Buyers who look at your property in the first few weeks are typically financially qualified and have been working with a Realtor®. They will likely have seen other properties in the area, and know about market prices. They contacted agents months ago about properties they found, and are prepared to make offers when they see the right home at the right price.
By the seond or third week, the number of showings will drop. From this point, most potential buyers are just entering the market and will not be ready to make a decision for months. They still have to arrange financing and have not seen enough properties. So, your best opportunity is during the initial exposure to the market. This is when you’ll have access to the largest pool of buyers, and when properties sell at the highest price.

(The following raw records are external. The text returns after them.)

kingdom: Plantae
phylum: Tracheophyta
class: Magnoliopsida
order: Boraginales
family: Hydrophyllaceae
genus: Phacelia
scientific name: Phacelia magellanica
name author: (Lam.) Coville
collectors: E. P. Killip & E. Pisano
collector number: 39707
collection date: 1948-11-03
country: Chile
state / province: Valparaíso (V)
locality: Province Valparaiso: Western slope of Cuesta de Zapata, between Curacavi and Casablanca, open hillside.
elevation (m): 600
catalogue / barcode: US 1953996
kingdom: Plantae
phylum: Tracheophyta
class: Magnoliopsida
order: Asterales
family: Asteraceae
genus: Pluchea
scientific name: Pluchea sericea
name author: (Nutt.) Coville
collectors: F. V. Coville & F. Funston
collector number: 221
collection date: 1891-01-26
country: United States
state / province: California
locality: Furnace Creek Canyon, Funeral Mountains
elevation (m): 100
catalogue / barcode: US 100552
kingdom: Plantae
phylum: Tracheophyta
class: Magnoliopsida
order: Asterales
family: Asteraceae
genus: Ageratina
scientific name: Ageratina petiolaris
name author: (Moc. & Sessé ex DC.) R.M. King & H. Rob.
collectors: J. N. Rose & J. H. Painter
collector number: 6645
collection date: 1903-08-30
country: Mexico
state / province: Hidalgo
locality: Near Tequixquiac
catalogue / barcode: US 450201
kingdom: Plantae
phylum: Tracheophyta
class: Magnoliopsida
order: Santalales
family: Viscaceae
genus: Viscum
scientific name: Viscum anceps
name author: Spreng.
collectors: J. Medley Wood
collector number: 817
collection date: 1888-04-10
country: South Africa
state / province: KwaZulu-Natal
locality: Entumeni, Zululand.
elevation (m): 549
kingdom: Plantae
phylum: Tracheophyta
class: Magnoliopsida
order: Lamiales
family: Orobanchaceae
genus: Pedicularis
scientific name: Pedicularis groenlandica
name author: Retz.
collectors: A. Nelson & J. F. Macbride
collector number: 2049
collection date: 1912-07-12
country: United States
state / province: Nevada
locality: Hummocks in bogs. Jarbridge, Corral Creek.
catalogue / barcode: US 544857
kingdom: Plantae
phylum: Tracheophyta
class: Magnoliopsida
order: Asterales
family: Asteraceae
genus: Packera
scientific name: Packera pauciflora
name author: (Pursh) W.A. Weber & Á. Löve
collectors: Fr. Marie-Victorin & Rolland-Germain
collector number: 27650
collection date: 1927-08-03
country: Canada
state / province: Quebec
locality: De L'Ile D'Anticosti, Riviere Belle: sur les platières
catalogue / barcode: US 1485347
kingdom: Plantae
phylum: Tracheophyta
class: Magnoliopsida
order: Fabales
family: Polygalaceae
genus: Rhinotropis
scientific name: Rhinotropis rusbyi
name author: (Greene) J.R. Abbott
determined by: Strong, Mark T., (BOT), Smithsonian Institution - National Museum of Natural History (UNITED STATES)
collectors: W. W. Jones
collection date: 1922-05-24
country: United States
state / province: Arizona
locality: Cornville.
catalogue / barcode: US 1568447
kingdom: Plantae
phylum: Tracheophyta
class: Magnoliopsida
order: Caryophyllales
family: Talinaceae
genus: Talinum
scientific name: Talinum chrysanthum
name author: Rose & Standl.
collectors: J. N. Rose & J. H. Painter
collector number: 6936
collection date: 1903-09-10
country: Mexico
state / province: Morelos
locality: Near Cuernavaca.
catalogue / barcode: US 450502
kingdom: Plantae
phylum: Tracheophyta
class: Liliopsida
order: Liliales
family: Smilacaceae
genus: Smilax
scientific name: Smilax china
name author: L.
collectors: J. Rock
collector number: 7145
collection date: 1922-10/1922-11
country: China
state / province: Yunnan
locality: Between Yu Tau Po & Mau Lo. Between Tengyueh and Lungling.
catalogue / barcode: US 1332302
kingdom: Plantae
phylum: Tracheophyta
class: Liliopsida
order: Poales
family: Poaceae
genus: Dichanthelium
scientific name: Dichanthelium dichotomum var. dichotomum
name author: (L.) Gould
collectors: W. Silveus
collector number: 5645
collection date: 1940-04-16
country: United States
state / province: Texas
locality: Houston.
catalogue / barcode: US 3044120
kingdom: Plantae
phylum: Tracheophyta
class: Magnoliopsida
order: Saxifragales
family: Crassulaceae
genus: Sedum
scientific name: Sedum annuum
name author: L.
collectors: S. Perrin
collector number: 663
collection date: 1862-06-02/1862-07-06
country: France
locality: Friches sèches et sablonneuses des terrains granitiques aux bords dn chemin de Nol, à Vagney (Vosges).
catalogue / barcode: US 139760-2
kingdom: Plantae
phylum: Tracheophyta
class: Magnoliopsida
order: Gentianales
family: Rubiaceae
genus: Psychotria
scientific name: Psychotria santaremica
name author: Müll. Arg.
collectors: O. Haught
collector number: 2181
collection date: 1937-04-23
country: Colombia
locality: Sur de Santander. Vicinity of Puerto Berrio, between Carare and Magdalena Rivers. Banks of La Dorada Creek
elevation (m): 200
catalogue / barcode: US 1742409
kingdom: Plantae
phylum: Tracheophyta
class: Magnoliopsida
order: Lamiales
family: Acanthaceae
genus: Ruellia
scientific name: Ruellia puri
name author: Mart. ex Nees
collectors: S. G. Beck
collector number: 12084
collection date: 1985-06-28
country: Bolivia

Buyers pay attention to how long a house has been on the market, and their perceptions change accordingly:
A house that has been on the market for only two days is a “must see.”
As the days pass, buyers think the seller is anxious and should be willing to negotiate.
When the property is on the market longer, they wonder why it hasn’t sold and think something might be wrong with it.
Buyer perceptions of value decrease with every day a house is on the market. This is another reason a property will most likely sell at its highest price within its first few days on the market.
Pricing your home
Your home is only worth what a buyer in the current market is willing to pay; in other words, fair market value. This is the highest price an informed buyer will pay, assuming there is no unusual pressure to complete the purchase. In the Fenton area, we are seeing asking prices and above in certain price ranges and areas.
You will know if your home is priced right by the number of showings:
If a property is overpriced, buyers and agents will notice it when it hits the market, but there won’t be a perception of value. Therefore there will be no showings or offers.
If a property is priced close to buyers’ perception of current value, there may be some showings, and possibly an offer. Without competition and a sense of urgency, there is no need for a buyer to offer the asking price.
If the property is priced a little below buyers’ perception of value, it becomes a hot property. There will be numerous showings, multiple offers, and possibly a bidding war. By setting the price a little below buyers’ expectations, the seller simulates the conditions found in an appreciating market, and ultimately sells more quickly and possibly for more than the asking price.
It is our job to watch the market and determine how your property stands out against the competition. It is also our job to make sure you position your property at a price to drive traffic to it and create the best conditions for more than one offer. This is why we recommend asking prices based on recent listings and selling prices of houses in your neighborhood.
If you want more help on accurately pricing your home, you can also:
Order an appraisal to price your home.
Ask for feedback from people who walk through your home. This will help you see your house as a commodity that has positive and negative selling points.
Ask a neighbor, friend or relative to point out advantages or disadvantages about your house that you might not have considered.